* **PROBLEM DESCRIPTION**
Check each line below for "format" and report how many have it, nothing else.

***** DATA TO PROCESS

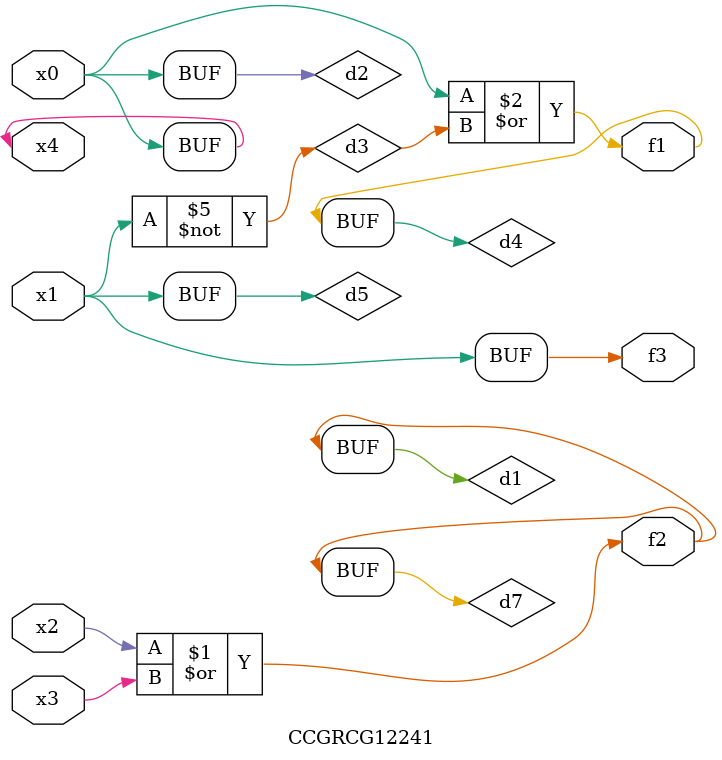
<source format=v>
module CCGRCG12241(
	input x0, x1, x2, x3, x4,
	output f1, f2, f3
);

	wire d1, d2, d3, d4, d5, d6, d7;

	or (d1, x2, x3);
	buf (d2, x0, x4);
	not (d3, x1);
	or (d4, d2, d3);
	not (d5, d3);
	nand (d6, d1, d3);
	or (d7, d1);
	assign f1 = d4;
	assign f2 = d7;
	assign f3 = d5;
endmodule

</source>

**********
***** DATA TO PROCESS

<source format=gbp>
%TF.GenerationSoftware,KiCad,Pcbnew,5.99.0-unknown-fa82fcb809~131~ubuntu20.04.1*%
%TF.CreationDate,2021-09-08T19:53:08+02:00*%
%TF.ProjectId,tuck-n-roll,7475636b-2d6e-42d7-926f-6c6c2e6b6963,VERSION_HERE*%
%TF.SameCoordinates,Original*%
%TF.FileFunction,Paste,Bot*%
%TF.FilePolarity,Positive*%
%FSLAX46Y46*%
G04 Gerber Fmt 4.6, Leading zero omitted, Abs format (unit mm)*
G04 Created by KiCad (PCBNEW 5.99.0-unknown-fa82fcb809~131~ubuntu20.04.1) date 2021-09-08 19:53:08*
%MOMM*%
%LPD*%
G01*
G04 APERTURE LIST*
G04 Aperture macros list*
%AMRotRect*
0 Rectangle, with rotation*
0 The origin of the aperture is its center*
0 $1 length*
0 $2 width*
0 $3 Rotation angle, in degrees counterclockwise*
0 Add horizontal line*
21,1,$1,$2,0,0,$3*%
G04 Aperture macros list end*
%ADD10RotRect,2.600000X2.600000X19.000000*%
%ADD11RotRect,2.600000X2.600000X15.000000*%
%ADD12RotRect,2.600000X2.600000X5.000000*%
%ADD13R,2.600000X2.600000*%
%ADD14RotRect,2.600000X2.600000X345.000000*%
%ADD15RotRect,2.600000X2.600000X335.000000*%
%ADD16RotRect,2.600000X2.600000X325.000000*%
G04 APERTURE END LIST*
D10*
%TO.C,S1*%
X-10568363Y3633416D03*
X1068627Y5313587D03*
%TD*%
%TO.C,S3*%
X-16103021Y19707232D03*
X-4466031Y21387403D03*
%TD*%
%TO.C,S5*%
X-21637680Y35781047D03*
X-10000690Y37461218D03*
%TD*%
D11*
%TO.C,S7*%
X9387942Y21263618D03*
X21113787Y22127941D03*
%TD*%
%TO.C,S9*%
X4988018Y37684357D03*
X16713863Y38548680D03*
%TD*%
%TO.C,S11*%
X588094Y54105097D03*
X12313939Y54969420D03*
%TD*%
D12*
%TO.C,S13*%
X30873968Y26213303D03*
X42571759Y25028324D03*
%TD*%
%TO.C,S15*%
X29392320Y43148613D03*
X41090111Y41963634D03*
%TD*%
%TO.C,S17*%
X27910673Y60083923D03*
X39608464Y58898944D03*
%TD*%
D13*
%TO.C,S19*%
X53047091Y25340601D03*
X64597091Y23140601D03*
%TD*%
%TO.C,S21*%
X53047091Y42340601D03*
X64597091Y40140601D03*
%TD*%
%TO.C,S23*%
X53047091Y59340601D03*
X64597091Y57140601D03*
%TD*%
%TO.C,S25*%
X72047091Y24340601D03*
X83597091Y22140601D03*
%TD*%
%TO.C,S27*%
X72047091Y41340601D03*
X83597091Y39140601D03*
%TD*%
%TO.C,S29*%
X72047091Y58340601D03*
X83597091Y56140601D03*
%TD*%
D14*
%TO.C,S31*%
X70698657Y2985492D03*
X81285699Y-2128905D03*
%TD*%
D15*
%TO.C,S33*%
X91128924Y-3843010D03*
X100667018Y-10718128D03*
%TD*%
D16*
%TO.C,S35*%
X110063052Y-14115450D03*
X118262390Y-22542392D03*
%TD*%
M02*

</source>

**********

* **ANSWER BOX**
3